« Y a plus d’hommes », se lamentent les femmes célibataires. Vrai ? Faux ? Le point sur le cache-cache le plus excitant de notre époque.
Au lycée, ils traînaient en bandes. A la fac, idem. Après 30 ans, c’est fini ! Toutes les filles vous le diront : à cet âge-là, les hommes qu’on rencontre sont soit gays, soit accompagnés. « Quand on est une fille indépendante avec un bon job, trouver un mec bien qui a envie de vivre une histoire, c’est aussi difficile que de dénicher un pull Isabel Marant en solde », raconte Sophie, 38 ans. Soirées de boulot, inscription sur Meetic, dîners en ville… rien n’y fait, elles et ses amies restent célibataires. Pourquoi une telle solitude féminine ? Loin d’être la conséquence d’un comportement individuel ou d’une personnalité compliquée, le « surcélibat » féminin contemporain s’explique. Voici comment.

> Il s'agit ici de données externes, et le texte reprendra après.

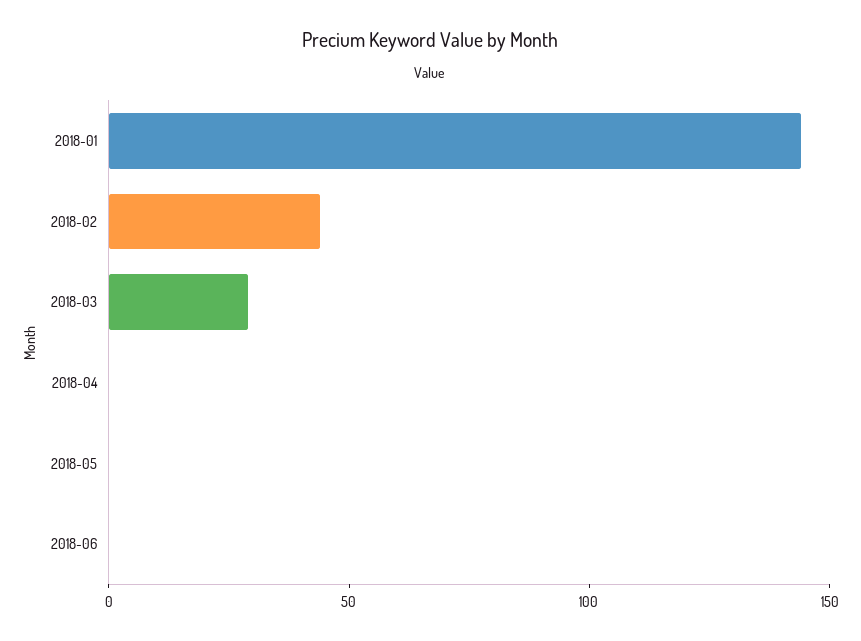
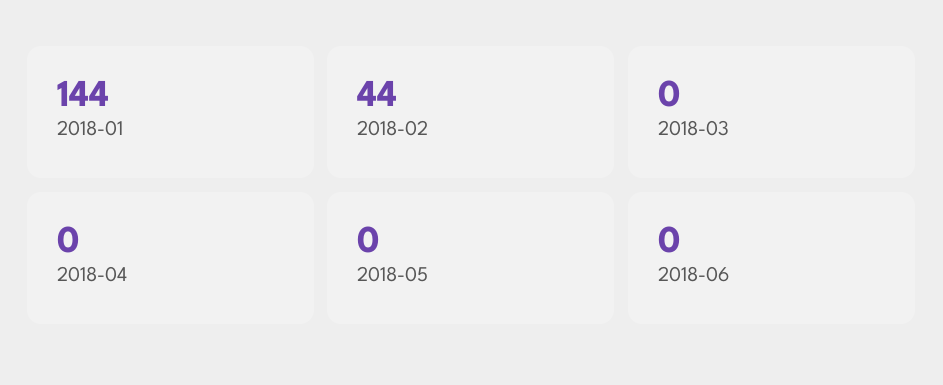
  {
    "2018-01": 144,
    "2018-02": 44,
-   "2018-03": 30,
+   "2018-03": 0,
    "2018-04": 0,
    "2018-05": 0,
    "2018-06": 0
  }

LA VIE EN SOLO EST LA NOUVELLE NORME SOCIALE.
Selon l’Insee, 38,8 % des Français vivaient seuls en 2012 d’un point de vue administratif (un chiffre qui monte à 51 % en région parisienne), soit 20 millions de personnes. 8 millions d’entre elles étaient engagées dans une relation, ce qui laisse environ 12 millions de célibataires. Ils n’ont jamais été aussi nombreux. Toujours selon l’Insee, de plus en plus d’hommes ne vivent pas en couple par choix ou par contrainte. 10 % de ceux qui sont nés entre 1961 et 1965 n’ont jamais connu le concubinage (deux fois plus que leurs pères). Une tendance au célibat que Luc Masson, de l’Insee, explique par le fait que « la pression sociale qui poussait au mariage ou à créer une famille se relâche ». Du coup, les hommes cherchent de moins en moins à se lier sentimentalement.
DU CÔTÉ DES FEMMES (52 % DE LA POPULATION), RÉUSSITE RIME SOUVENT AVEC CÉLIBAT.
Plus une femme est diplômée, plus elle risque de rester seule. Professeure à l’ESCP, Elisabeth Tissier-Desbordes pointe la différence des célibats masculin et féminin. « Schématiquement, entre 30 et 50 ans, la majorité des femmes célibataires appartiennent aux catégories supérieures, tandis que les hommes célibataires sont plutôt ouvriers ou employés. » Pourquoi ? « Parce que, traditionnellement, la mobilité sociale matrimoniale des femmes est supérieure à celle des hommes », remarque Pascal Lardellier, professeur, spécialiste de la communication (1), ce qui signifie qu’elles se marient souvent légèrement au-dessus de leur condition, alors qu’elles sont peu nombreuses en haut de l’échelle sociale à se lier avec un homme moins nanti. « Un couple formé d’une femme très diplômée et d’un homme qui a le niveau bac reste une transgression », souligne Pascal Lardellier.
LA FÉMINISATION DE LA SOCIÉTÉ FRAGILISE LES HOMMES.
S’il est vrai que la parité n’est pas totalement acquise (le monde politique et les entreprises restant largement dominés par les hommes), la société ne cesse de se féminiser depuis les années 70. Certains domaines comme la santé, l’enseignement, la justice, la culture sont devenus majoritairement féminins. « Comment fait-on pour être un homme ? » est une interrogation qui revient souvent sur le divan des psys. Avec ce paradoxe : plus la société paraît libérer les individus via une masculinité moins rigide et moins caricaturale, plus l’angoisse monte. « Avant, quand il rentrait dans le cadre, un homme était assuré d’être un homme », explique Jean-Pierre Winter, psychanalyste et écrivain (2). Il ne se posait pas de questions, il savait qu’il devait être « le balèze dans la civilisation », celui qui nourrit sa famille et la protège en cas de conflit. Tout a changé. Une femme peut se passer d’un homme, même pour concevoir un enfant. Cette révolution influe sur notre psychisme, assurent les psys. En attendant que s’invente une nouvelle mythologie amoureuse, l’homme moderne, métrosexuel en pleine confusion que personnalise bien Romain Duris dans « Casse-tête chinois », ne comprend plus ce qu’une femme attend de lui. Il se perçoit comme inutile, accessoire, dévalorisé. Paralysé par l’angoisse, il freine des quatre fers face à la rencontre. « De nos jours, on prétend qu’on n’attend rien de l’autre et, pourtant, dès qu’on est en couple, on est constamment mis à l’épreuve », regrette Simon, 40 ans.